Improving life expectancy is important but even more so is improving healthy life expectancy, or as the Christian Aid sign outside their headquarters in Lambeth puts it, ‘we believe in life before death’. In the last week I have spent time in both Bradford and Brighton, cities with a stark difference in life expectancies and again in years spent in good health. Each is unique, tackling problems of the past and the present but both are pursuing economic growth and the spreading of prosperity through creating jobs that local people can get, tackling poor housing and improving education standards amongst much else. Both cities are working with their partners including the NHS and the business sector, drawing on each other’s strengths to ensure a focus on people and place and tackling the wider determinants that affect them. This is public health in action.
High streets also have a valuable contribution to make to people’s health. On Wednesday this week, we published a review of the latest evidence on the health and wellbeing benefits of making high streets in urban settings more inclusive, safer and healthier, particularly in areas of high deprivation. For decision makers such as town planners and local public health teams, this evidence will hopefully help in the choices they are making.
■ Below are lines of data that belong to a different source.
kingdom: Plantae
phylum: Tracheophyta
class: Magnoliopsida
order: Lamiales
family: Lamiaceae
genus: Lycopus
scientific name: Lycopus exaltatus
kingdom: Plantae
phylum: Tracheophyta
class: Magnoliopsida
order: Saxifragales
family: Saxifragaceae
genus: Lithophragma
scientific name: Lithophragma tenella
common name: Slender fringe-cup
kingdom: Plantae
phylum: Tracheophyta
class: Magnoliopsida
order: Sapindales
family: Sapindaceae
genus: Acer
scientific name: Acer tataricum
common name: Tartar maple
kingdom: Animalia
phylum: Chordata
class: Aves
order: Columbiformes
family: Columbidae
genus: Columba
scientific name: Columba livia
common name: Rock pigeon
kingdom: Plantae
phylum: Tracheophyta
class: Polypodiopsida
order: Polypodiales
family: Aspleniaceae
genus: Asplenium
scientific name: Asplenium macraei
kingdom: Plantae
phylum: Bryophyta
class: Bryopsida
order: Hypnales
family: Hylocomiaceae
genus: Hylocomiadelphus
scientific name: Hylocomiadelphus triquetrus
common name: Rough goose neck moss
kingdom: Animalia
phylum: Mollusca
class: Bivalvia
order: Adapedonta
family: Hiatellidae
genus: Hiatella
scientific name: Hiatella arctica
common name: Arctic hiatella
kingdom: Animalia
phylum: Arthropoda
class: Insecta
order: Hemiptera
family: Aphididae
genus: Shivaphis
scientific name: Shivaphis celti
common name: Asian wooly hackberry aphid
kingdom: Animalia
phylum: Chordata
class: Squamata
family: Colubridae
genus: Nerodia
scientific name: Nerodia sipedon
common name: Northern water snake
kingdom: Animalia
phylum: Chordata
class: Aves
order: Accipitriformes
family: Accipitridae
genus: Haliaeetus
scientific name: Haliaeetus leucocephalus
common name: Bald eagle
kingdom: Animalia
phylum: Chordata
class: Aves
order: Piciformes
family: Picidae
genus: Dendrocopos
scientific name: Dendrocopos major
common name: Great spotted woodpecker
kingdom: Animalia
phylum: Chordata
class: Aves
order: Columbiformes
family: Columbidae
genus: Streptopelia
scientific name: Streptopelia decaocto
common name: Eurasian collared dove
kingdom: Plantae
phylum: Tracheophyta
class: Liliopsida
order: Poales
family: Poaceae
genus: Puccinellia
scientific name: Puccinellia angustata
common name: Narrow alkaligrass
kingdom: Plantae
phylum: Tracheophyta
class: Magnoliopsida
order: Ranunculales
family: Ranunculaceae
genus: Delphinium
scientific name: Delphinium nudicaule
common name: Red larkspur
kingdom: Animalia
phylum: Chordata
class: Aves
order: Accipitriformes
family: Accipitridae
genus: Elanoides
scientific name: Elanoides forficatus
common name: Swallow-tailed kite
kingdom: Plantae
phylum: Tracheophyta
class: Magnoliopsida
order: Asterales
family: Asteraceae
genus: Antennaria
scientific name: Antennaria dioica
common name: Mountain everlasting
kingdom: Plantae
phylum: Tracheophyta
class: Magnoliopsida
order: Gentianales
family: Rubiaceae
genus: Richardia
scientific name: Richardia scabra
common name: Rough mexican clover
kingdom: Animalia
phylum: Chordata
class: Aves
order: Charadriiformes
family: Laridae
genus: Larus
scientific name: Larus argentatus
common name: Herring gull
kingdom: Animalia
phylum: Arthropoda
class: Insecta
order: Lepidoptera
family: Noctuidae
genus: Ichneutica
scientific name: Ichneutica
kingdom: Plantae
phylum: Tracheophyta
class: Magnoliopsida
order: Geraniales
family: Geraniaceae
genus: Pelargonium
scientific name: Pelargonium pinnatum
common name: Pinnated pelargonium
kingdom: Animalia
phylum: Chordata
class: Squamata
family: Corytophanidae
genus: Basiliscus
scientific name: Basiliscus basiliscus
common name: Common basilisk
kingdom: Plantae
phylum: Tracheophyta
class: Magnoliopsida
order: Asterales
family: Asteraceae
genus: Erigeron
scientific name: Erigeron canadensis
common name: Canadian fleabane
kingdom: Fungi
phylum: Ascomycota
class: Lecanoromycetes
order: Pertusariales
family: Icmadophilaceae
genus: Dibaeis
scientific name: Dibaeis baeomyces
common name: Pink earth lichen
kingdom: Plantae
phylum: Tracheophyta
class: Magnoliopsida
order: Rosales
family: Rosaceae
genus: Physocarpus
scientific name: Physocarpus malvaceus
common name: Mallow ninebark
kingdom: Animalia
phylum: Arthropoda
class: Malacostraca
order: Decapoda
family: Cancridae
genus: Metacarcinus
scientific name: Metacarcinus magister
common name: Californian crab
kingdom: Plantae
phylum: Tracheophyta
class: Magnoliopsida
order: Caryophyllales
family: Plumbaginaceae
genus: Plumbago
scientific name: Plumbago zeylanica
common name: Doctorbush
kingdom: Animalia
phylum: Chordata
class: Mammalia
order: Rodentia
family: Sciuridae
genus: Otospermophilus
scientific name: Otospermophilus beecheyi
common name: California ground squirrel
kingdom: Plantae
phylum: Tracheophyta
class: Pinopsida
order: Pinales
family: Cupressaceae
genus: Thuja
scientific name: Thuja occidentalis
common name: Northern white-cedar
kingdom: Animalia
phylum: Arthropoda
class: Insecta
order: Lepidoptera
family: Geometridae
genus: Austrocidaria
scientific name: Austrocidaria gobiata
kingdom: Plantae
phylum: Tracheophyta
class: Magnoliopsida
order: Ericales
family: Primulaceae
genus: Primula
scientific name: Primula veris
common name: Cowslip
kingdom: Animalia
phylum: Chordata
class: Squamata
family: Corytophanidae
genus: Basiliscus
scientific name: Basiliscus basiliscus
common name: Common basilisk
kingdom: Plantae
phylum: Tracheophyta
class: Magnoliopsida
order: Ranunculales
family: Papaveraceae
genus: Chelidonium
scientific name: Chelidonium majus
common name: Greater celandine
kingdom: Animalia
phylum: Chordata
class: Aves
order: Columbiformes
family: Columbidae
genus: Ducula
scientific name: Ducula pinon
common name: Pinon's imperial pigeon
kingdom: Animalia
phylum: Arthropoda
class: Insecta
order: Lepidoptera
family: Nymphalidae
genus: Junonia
On Tuesday, a Code of Practice was launched by an alliance of some of the largest out-of-home food and drink companies, including McDonalds, Wetherspoons, Whitbread, Greggs and Starbucks. This sets out their public commitment to achieve the sugar reduction target of 20% by 2020 promised in the Childhood Obesity Plan. With 20% and increasing of all calories consumed outside of the home or from takeaways, this is a welcome step forward and will have a positive impact on the health of the millions of customers they welcome into their stores and restaurants every day.
The most important factor affecting cancer survival is an early diagnosis. Whilst treatment is of course crucial, even more important is to act early in the progression of the disease and this is where our screening and Be Clear on Cancer campaigns come into their own. On Wednesday, we published our fifth Routes to Diagnosis update which marks a decade’s worth of data, covering over 3 million diagnoses of cancer, making it the most comprehensive data of its kind in the world. It also includes a new interactive tool, which for the first time provides cancer diagnosis trends for 53 different types of cancer and will allow doctors to understand where survival rates are improving and where more can be done. You can learn more in our blog.
Having a good job, a home and friendship in our lives lay the foundation for good health, and earlier this week the Prime Minister announced that Tracey Crouch MP will be the Minister for Loneliness. This is a new portfolio to tackle a problem that affects 9 million people, both old and young and the Minister will take forward the work of the Commission on Loneliness, set up by the late Jo Cox. We look forward to working with the Minister on this.
And finally, the latest edition of the New England Journal of Medicine includes an article on e-cigarettes, which refers positively to the UK position emphasising our contribution to harm reduction and is well worth a read.